Director of the Prudential RideLondon-Surrey Classic Mick Bennett insists he can’t wait for this year’s edition to get underway on Sunday – predicting it will be the most open race yet.
Last year’s Classic was dominated by mother nature as the heavens opened and the riders were lashed with rain from start to finish.
But despite the dark clouds Great Britain’s Adam Blythe managed to shine, proving himself a master tactician when he jumped from the back of the leading group of five to win the sprint down The Mall and take the title for NFTO.
This time around, the 25 year old will bid to defend his title in the colours of Orica-GreenEDGE, but that is certainly easier said than done when you look at the start list.
And when you add home favourite Mark Cavendish into the mix, the Manx Missile missing last year’s race through injury, then it is easy to understand Bennett’s excitement.
“What I’m expecting from the race this year is simply better weather as let’s face it, last year we had the worst conditions we have ever had for a single day race in this country ever, so it can’t be any worse than that,” he said.
“But we have an amazing field this year with six world tour teams, many of them fresh out of the Tour de France so well in form.
“And if you throw in ten pro continental teams and then for the remainder of the field continental teams from the UK, then it is going to be one hell of a race.”
He added: “My personal opinion is that Philippe Gilbert is coming back and he had a fractured tibia in the early part of the season and he is certainly a one-day specialist. He has an amazing form, he won a stage in the Tour of Wallonie after only being back racing two weeks.
“But someone with a score to settle is our own Mark Cavendish. He couldn’t race last year as he was injured as he crashed in the first stage of the Tour de France and he was out for quite a while.
“But it is just wide open as you have Adam Blythe who is now riding for Orica-GreenEDGE, last year’s winner. He was a surprise winner of last year riding for NFTO and he has a point to prove.
“He has done very little the early part of this year, he has good form but hasn’t won a major race.
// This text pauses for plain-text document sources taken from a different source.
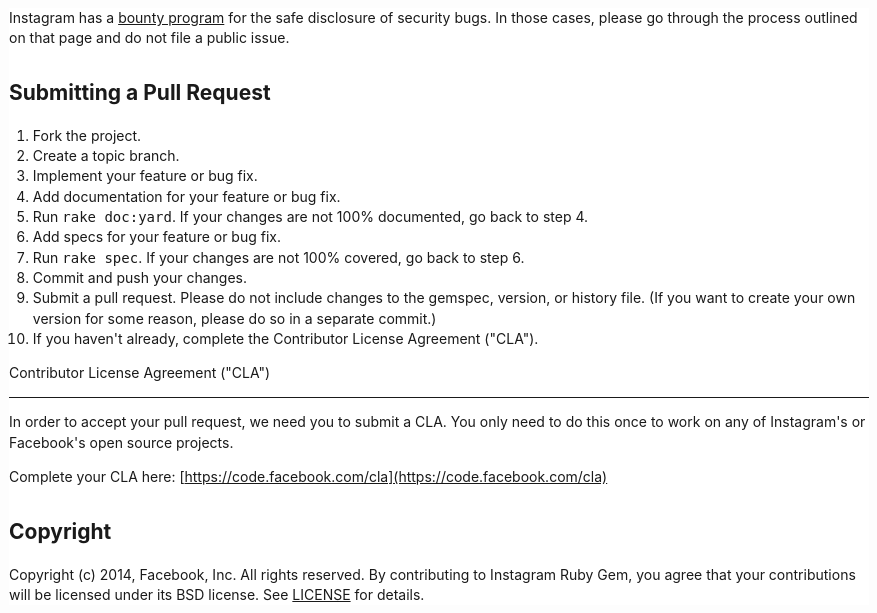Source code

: Instagram has a [bounty program](https://www.facebook.com/whitehat/) for the safe
disclosure of security bugs. In those cases, please go through the process
outlined on that page and do not file a public issue.


Submitting a Pull Request
-------------------------
1. Fork the project.
2. Create a topic branch.
3. Implement your feature or bug fix.
4. Add documentation for your feature or bug fix.
5. Run <tt>rake doc:yard</tt>. If your changes are not 100% documented, go back to step 4.
6. Add specs for your feature or bug fix.
7. Run <tt>rake spec</tt>. If your changes are not 100% covered, go back to step 6.
8. Commit and push your changes.
9. Submit a pull request. Please do not include changes to the gemspec, version, or history file. (If you want to create your own version for some reason, please do so in a separate commit.)
10. If you haven't already, complete the Contributor License Agreement ("CLA").

Contributor License Agreement ("CLA")
_____________________________________
In order to accept your pull request, we need you to submit a CLA. You only need
to do this once to work on any of Instagram's or Facebook's open source projects.

Complete your CLA here: [https://code.facebook.com/cla](https://code.facebook.com/cla)


Copyright
---------
Copyright (c) 2014, Facebook, Inc. All rights reserved.
By contributing to Instagram Ruby Gem, you agree that your contributions will be licensed under its BSD license.
See [LICENSE](https://github.com/Instagram/instagram-ruby-gem/blob/master/LICENSE.md) for details.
He knows this race well having won it and he could well perform too.”
And it isn’t just the riders who will pose problems but also the 200km course, which this year starts on Horse Guards Parade in St James’s Park and offers the world’s largest prize fund for a one-day race.
“It is an undulating course, it is not extreme but it is relentless,” Bennett added. “They leave Horse Guards Parade at 1.30 on Sunday and then racing starts proper all through Richmond Park.
“And once we hit the Surrey Hills we have three climbs on the Dorking circuit and that is before we through in Box Hill with about 40km to go, and then there is the final sprint coming up the high street at Wimbledon.
“The Prudential Ride London men’s classic is the most important single day race in this country.
“It has total road closures on it, it has 150 riders in the field, we take in all the lovely boroughs of central London plus the Surrey hills on elements of the Olympic circuit and it has all the ingredients to be a real classic.”